NOTES: This is one of the images taken for 'Manplan 8: Housing' in Architectural Review, vol. 148, 1970 Sep. This is an example of the use of Cor-Ten steel.
NOTES: This is one of the images taken for 'Manplan 2: Society is its contacts (travel and communication)' in Architectural Review, vol. 146, 1969 Oct.
NOTES: This is one of the images collected for 'Manplan 2: Society is its contacts (travel and communication)' in Architectural Review, vol. 146, 1969 Oct. BOAC is an acronym for British Overseas Airways Corporation which was the British state airline from 1939 until 1946 and the long-haul British state airline from 1946 to 1974.

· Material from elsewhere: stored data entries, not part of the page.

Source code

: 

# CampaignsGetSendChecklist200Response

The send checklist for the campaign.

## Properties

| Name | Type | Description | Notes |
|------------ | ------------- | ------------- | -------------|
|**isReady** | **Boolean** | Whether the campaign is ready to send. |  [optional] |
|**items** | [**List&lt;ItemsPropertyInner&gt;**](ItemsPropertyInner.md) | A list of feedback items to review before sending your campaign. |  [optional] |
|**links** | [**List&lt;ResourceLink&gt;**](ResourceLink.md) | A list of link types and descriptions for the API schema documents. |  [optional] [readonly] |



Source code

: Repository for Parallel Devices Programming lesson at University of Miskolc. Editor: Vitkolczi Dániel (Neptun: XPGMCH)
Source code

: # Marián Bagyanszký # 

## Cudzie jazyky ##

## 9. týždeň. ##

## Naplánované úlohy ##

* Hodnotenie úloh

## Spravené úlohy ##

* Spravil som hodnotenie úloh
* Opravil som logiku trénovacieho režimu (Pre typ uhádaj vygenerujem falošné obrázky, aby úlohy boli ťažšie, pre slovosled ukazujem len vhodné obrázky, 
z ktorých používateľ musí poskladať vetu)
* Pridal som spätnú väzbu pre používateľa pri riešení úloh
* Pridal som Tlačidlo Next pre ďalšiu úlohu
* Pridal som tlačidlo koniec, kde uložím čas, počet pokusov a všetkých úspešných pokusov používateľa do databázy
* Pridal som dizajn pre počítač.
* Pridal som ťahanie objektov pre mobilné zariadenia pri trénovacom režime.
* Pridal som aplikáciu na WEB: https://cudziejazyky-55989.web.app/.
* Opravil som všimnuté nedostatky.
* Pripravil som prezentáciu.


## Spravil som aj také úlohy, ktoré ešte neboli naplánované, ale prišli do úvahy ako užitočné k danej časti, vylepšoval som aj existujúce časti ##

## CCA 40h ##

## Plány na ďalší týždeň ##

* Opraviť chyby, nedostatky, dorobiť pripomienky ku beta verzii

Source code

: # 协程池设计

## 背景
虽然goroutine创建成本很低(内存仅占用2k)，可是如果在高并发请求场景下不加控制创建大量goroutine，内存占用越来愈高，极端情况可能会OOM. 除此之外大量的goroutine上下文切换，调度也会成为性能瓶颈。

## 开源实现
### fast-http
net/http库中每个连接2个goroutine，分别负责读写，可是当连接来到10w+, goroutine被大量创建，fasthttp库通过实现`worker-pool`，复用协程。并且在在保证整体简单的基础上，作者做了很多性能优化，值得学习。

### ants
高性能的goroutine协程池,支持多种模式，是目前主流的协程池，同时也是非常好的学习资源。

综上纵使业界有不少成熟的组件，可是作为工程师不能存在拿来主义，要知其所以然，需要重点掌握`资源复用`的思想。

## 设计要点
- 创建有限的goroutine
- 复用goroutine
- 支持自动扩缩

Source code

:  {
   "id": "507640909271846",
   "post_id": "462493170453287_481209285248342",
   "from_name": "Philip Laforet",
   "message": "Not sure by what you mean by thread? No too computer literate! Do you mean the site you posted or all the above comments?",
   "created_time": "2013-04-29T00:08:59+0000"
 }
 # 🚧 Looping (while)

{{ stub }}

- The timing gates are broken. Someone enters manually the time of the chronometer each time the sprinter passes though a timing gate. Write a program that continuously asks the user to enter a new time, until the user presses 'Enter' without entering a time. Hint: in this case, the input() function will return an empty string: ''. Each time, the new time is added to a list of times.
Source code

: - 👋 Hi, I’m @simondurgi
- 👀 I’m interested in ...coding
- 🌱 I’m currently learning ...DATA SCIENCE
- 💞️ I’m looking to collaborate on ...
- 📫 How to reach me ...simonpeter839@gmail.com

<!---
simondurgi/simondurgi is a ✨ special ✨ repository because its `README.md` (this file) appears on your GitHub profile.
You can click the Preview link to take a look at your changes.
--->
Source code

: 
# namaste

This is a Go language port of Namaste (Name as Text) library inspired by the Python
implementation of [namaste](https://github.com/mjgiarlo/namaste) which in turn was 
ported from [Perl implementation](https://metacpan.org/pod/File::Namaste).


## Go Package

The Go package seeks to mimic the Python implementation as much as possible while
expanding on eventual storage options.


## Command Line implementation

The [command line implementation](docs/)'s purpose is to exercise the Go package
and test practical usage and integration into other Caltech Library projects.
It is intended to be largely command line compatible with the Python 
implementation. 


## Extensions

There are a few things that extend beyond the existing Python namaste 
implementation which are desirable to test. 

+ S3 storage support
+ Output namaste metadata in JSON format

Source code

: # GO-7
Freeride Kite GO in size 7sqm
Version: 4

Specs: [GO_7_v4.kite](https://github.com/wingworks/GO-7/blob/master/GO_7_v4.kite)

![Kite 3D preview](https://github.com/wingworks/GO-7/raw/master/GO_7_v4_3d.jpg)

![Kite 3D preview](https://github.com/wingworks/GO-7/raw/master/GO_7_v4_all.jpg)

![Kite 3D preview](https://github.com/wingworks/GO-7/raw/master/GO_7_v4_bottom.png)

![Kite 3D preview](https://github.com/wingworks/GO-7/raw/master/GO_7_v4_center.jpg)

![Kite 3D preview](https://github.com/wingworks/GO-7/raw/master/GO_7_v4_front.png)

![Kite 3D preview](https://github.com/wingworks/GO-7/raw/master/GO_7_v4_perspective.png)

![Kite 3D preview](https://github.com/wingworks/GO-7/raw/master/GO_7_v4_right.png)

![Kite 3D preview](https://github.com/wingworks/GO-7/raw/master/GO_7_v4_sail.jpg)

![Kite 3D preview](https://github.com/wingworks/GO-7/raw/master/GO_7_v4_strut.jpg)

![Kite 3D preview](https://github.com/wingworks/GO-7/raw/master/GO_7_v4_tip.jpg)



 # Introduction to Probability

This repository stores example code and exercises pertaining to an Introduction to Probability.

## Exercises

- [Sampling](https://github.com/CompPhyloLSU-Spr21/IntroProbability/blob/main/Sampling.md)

NOTES: This is one of the images collected for 'Manplan 3: Town workshop' in Architectural Review, vol. 146, 1969 Nov. Milton Keynes, which incorporated the existing towns of Bletchley, Wolverton and Stony Stratford along with another fifteen villages and farmland in between, was designated a new town in 1967 and planning control was thus taken from elected local authorities and delegated to the Milton Keynes Development Corporation (MKDC).
NOTES: This is one of the images taken for 'Manplan 5: Religion' in Architectural Review, vol. 147, 1970 Mar. St Mary's opened in 1777 to designs by Joseph Dixon; the Somerset Estate (1967) was designed by the GLC Architects Department and the flour mill has since been replaced by the Montevetro block of luxury flats.